Politicians today, however, cannot simply avoid questions of basic scientific literacy. Participating in government requires a civic scientific literacy. This, in fact, is an excellent example why that is the case.

Should we be expending any resources  testing and distributing homeopathic potions to address the Ebola crisis? It doesn’t take much scientific literacy to know that the answer is a clear no. We shouldn’t waste a dime on homeopathy, nor should we test homeopathy on Ebola patients when we could be testing real medicines.

Homeopathy is 100% nonsense. It is a pre-scientific belief system that runs contrary to many areas of basic science. Its potions follow rules more akin to witchcraft than science, and are essentially fairy dust diluted out of existence. Further, when tested in clinical trials, homeopathy simply does not work.

The problem is that today’s homeopaths are essentially pseudoscientists. They are doing it wrong (profoundly so) but don’t realize it or don’t care. They cherry-pick weak studies, use terrible trial design, and ignore the well-controlled trials that are negative. Because double-blind trials don’t give them the results they want, they increasingly rely on less rigorous studies or studies that are not even designed to test efficacy.

They also point to preliminary studies looking at the properties of water, mostly showing extremely transient effects, and then argue that this means water has “memory” that could contain complex biological information and survive the process of serial dilution, placement on a sugar pill, storage, ingestion, digestion, absorption, and transportation in the body. This is like building a skyscraper out of gelatin, and I’m not so sure the gelatin isn’t really just water.

As an example of their grasping at any straw, the cite historical data to claim that homeopathic treatments are effective in epidemics.  The cases they cite, often more than 100 years old, are essentially the anecdotes recorded by homeopaths. Forgive me if I am not impressed by the scientific rigor of a 19th century homeopath. This data is, to put it briefly, utterly useless, but this is really the best homeopaths have. I would also point out that mainstream medicine was quite useless, even harmful, in the 19th century, and so comparing yourself to this standard is also not very helpful.

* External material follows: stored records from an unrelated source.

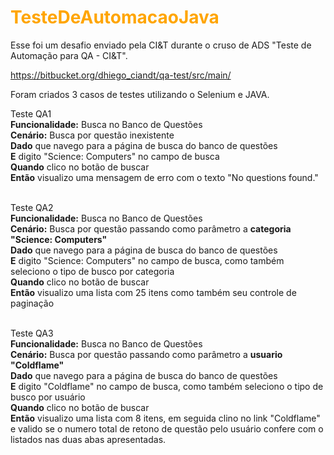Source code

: <h1>
	<span style="color:orange;">TesteDeAutomacaoJava</span>
</h1>

Esse foi um desafio enviado pela CI&T durante o cruso de ADS "Teste de Automação para QA - CI&T".

https://bitbucket.org/dhiego_ciandt/qa-test/src/main/

Foram criados 3 casos de testes utilizando o Selenium e JAVA.

Teste QA1<br/>
<b>Funcionalidade:</b> Busca no Banco de Questões<br/>
<b>Cenário:</b> Busca por questão inexistente<br/>
<b>Dado</b> que navego para a página de busca do banco de questões<br/>
<b>E</b> digito "Science: Computers" no campo de busca<br/>
<b>Quando</b> clico no botão de buscar<br/>
<b>Então</b> visualizo uma mensagem de erro com o texto "No questions found."<br/><br/>

Teste QA2<br/>
<b>Funcionalidade:</b> Busca no Banco de Questões <br/>
<b>Cenário:</b> Busca por questão passando como parâmetro a <b>categoria</b> <b>"Science: Computers"</b><br/>
<b>Dado</b> que navego para a página de busca do banco de questões<br/>
<b>E</b> digito "Science: Computers" no campo de busca, como também seleciono o tipo de busco por categoria<br/>
<b>Quando</b> clico no botão de buscar<br/>
<b>Então</b> visualizo uma lista com 25 itens como também seu controle de paginação<br/><br/>

Teste QA3<br/>
<b>Funcionalidade:</b> Busca no Banco de Questões <br/>
<b>Cenário:</b> Busca por questão passando como parâmetro a <b>usuario</b> <b>"Coldflame"</b><br/>
<b>Dado</b> que navego para a página de busca do banco de questões<br/>
<b>E</b> digito "Coldflame" no campo de busca, como também seleciono o tipo de busco por usuário<br/>
<b>Quando</b> clico no botão de buscar<br/>
<b>Então</b> visualizo uma lista com 8 itens, em seguida clino no link "Coldflame" e valido se o numero total de 
retono de questão pelo usuário confere com o listados nas duas abas apresentadas.<br/><br/>
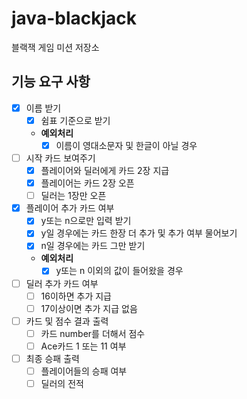 # java-blackjack
블랙잭 게임 미션 저장소

## 기능 요구 사항

- [x] 이름 받기
    - [x] 쉼표 기준으로 받기
    - **예외처리**
        - [x] 이름이 영대소문자 및 한글이 아닐 경우
        
- [ ] 시작 카드 보여주기
    - [x] 플레이어와 딜러에게 카드 2장 지급
    - [x] 플레이어는 카드 2장 오픈
    - [ ] 딜러는 1장만 오픈
    
- [x] 플레이어 추가 카드 여부
    - [x] y또는 n으로만 입력 받기
    - [x] y일 경우에는 카드 한장 더 추가 및 추가 여부 물어보기
    - [x] n일 경우에는 카드 그만 받기
    - **예외처리**
        - [x] y또는 n 이외의 값이 들어왔을 경우

- [ ] 딜러 추가 카드 여부 
    - [ ] 16이하면 추가 지급
    - [ ] 17이상이면 추가 지급 없음
    
- [ ] 카드 및 점수 결과 출력
    - [ ] 카드 number를 더해서 점수
    - [ ] Ace카드 1 또는 11 여부

- [ ] 최종 승패 출력
    - [ ] 플레이어들의 승패 여부
    - [ ] 딜러의 전적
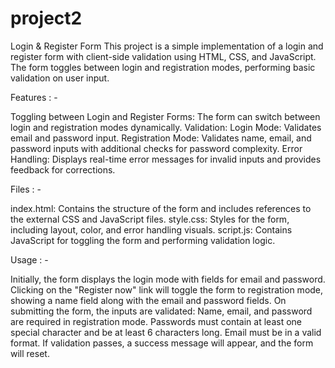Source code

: # project2 

Login & Register Form
This project is a simple implementation of a login and register form with client-side validation using HTML, CSS, and JavaScript. The form toggles between login and registration modes, performing basic validation on user input.

Features : -

Toggling between Login and Register Forms: The form can switch between login and registration modes dynamically.
Validation:
Login Mode: Validates email and password input.
Registration Mode: Validates name, email, and password inputs with additional checks for password complexity.
Error Handling: Displays real-time error messages for invalid inputs and provides feedback for corrections.

Files : -

index.html: Contains the structure of the form and includes references to the external CSS and JavaScript files.
style.css: Styles for the form, including layout, color, and error handling visuals.
script.js: Contains JavaScript for toggling the form and performing validation logic.

Usage : -

Initially, the form displays the login mode with fields for email and password.
Clicking on the "Register now" link will toggle the form to registration mode, showing a name field along with the email and password fields.
On submitting the form, the inputs are validated:
Name, email, and password are required in registration mode.
Passwords must contain at least one special character and be at least 6 characters long.
Email must be in a valid format.
If validation passes, a success message will appear, and the form will reset.
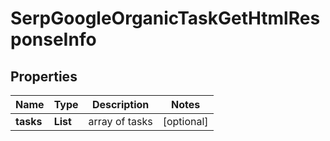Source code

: # SerpGoogleOrganicTaskGetHtmlResponseInfo


## Properties

| Name | Type | Description | Notes |
|------------ | ------------- | ------------- | -------------|
**tasks** | **List<SerpGoogleOrganicTaskGetHtmlTaskInfo>** | array of tasks |[optional]|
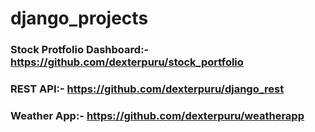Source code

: # django_projects

### Stock Protfolio Dashboard:- https://github.com/dexterpuru/stock_portfolio

### REST API:- https://github.com/dexterpuru/django_rest

### Weather App:- https://github.com/dexterpuru/weatherapp
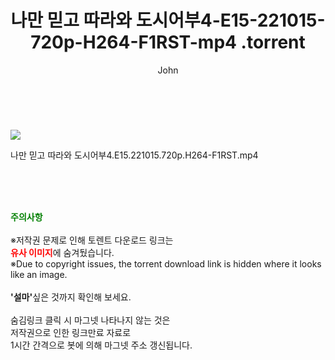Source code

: ﻿---
layout: post
title:  "                   나만 믿고 따라와 도시어부4-E15-221015-720p-H264-F1RST-mp4                .torrent"
author: John
categories: [ TV ]
tags: [  ]
image: https://torrentrj58.com/uploadfile/full/f79200f232c9a23c43d1db6873f1ea4c26a3f5f8.jpg 
description: "                   나만 믿고 따라와 도시어부4-E15-221015-720p-H264-F1RST-mp4                 torrent 정보 공유"
toc: true
toc_sticky: true
---

<br>
<p><img src="https://torrentrj58.com/uploadfile/full/f79200f232c9a23c43d1db6873f1ea4c26a3f5f8.jpg"/></p>
 나만 믿고 따라와 도시어부4.E15.221015.720p.H264-F1RST.mp4    
    
<br><br><br>
<p data-ke-size="size16"><b><span style="color: green;">주의사항</span></b><br /><br />※저작권 문제로 인해 토렌트 다운로드 링크는<br /><b><span style="color: red;">유사 이미지</span></b>에 숨겨뒀습니다.<br />※Due to copyright issues, the torrent download link is hidden where it looks like an image.<br /><br /><b>'설마'</b>싶은 것까지 확인해 보세요.<br /><br />숨김링크 클릭 시 마그넷 나타나지 않는 것은<br />저작권으로 인한 링크만료 자료로<br />1시간 간격으로 봇에 의해 마그넷 주소 갱신됩니다.</p>
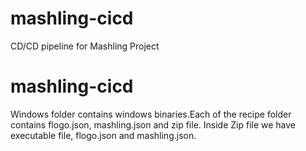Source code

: # mashling-cicd
CD/CD pipeline for Mashling Project

# mashling-cicd
Windows folder contains windows binaries.Each of the recipe folder contains flogo.json, mashling.json and zip file. Inside Zip file we have executable file, flogo.json and mashling.json. 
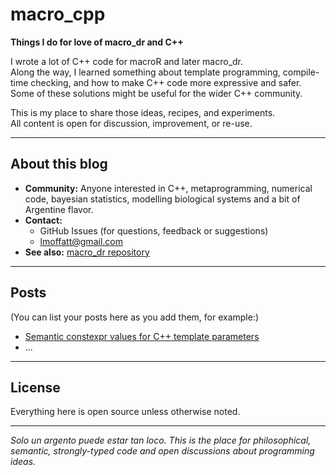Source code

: # macro_cpp

**Things I do for love of macro_dr and C++**

I wrote a lot of C++ code for macroR and later macro_dr.  
Along the way, I learned something about template programming, compile-time checking, and how to make C++ code more expressive and safer.  
Some of these solutions might be useful for the wider C++ community.

This is my place to share those ideas, recipes, and experiments.  
All content is open for discussion, improvement, or re-use.

---

## About this blog

- **Community:** Anyone interested in C++, metaprogramming, numerical code, bayesian statistics, modelling biological systems and a bit of Argentine flavor.
- **Contact:**  
  - GitHub Issues (for questions, feedback or suggestions)  
  - [lmoffatt@gmail.com](mailto:lmoffatt@gmail.com)
- **See also:** [macro_dr repository](https://github.com/lmoffatt/macro_dr)

---

## Posts

(You can list your posts here as you add them, for example:)

- [Semantic constexpr values for C++ template parameters](posts/semantic_constexpr_value.md)  
- ...

---

## License

Everything here is open source unless otherwise noted.

---

*Solo un argento puede estar tan loco. This is the place for philosophical, semantic, strongly-typed code and open discussions about programming ideas.*
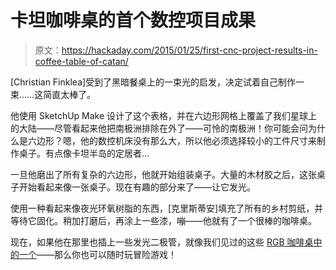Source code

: # 卡坦咖啡桌的首个数控项目成果

> 原文：<https://hackaday.com/2015/01/25/first-cnc-project-results-in-coffee-table-of-catan/>

[Christian Finklea]受到了黑暗餐桌上的一束光的启发，决定试着自己制作一束……这简直太棒了。

他使用 SketchUp Make 设计了这个表格，并在六边形网格上覆盖了我们星球上的大陆——尽管看起来他把南极洲排除在外了——可怜的南极洲！你可能会问为什么是六边形？嗯，他的数控机床没有那么大，所以他必须选择较小的工件尺寸来制作桌子。有点像卡坦半岛的定居者…

一旦他磨出了所有复杂的六边形，他就开始组装桌子。大量的木材胶之后，这张桌子开始看起来像一张桌子。现在有趣的部分来了——让它发光。

使用一种看起来像夜光环氧树脂的东西，[克里斯蒂安]填充了所有的乡村剪纸，并等待它固化。稍加打磨后，再涂上一些漆，嘣——他就有了一个很棒的咖啡桌。

现在，如果他在那里也插上一些发光二极管，就像我们见过的这些 [RGB 咖啡桌中的一个](http://hackaday.com/2013/12/19/addressable-rgb-led-coffee-table/)——那么你也可以随时玩冒险游戏！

As I always like to point out when discussing such topics – this is an example of the harm that pseudoscience in medicine does. I am frequently asked why we should not tolerate unscientific treatments like homeopathy if they make people feel better. First, this is begging the question. The evidence shows they don’t make people feel better beyond transient and illusory placebo effects.

But more importantly, tolerating pseudoscience in medicine is an insidious and pernicious thing. Tolerate magical treatments for symptomatic relief of self-limiting problems, and the infrastructure of nonsense you allow to thrive will then want to waste time and resources trying to treat a deadly infectious disease with their magic potions.

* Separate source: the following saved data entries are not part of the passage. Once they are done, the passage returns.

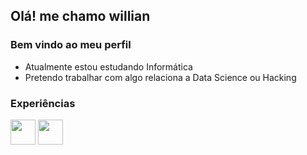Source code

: ## Olá! me chamo willian
### Bem vindo ao meu perfil 

- Atualmente estou estudando Informática 
- Pretendo trabalhar com algo relaciona a Data Science ou Hacking 

### Experiências 
<img src="https://cdn.jsdelivr.net/gh/devicons/devicon/icons/python/python-original.svg" width="40" height="40"/> <img src="https://cdn.jsdelivr.net/gh/devicons/devicon/icons/lua/lua-original-wordmark.svg" width="40" height="40"/>
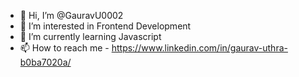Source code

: - 👋 Hi, I’m @GauravU0002
- 👀 I’m interested in Frontend Development
- 🌱 I’m currently learning Javascript
- 📫 How to reach me - https://www.linkedin.com/in/gaurav-uthra-b0ba7020a/

<!---
GauravU0002/GauravU0002 is a ✨ special ✨ repository because its `README.md` (this file) appears on your GitHub profile.
You can click the Preview link to take a look at your changes.
--->
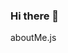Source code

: ### Hi there 👋
 aboutMe.js
<!--
**ladantork/ladantork** is a ✨ _special_ ✨ repository because its `README.md` (this file) appears on your GitHub profile.
let me = {
  name: "Ladan Torkzaban",
  country: "United Kingdom",
  Job:"Full-Stack Developer",
  

  url: "in-progress",
  languages: ["English", "Persian"],
  codingLanguages: ["Ruby", "JavaScript"],

  learningNewSkills: true,
  hobbies: ["Painting", "Travelling", "Learning"],
};
-->

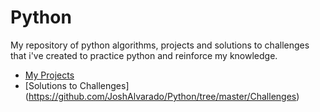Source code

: # Python
My repository of python algorithms, projects and solutions to challenges that i've created to practice python 
and reinforce my knowledge. 
- [My Projects](https://github.com/JoshAlvarado/Python/tree/master/Projects)
- [Solutions to Challenges] (https://github.com/JoshAlvarado/Python/tree/master/Challenges)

They will also convince cancer patients who have a very good chance of survival with modern treatments to choose their nonsense instead, resulting in the needless progression of the cancer and often a horrible and painful death.

Browning and other politicians need to do better. Sometimes they do, as with the UK parliament that reviewed the evidence for homeopathy and concluded that it was “witchcraft” and a complete waste of government resources. Politicians shouldn’t just say they will defer to scientists as a way of dodging a question they perceive as controversial. They should actually listen to scientists.

Homeopathy is not controversial. It is clearly unscientific and worthless. No politician should be afraid to say so plainly.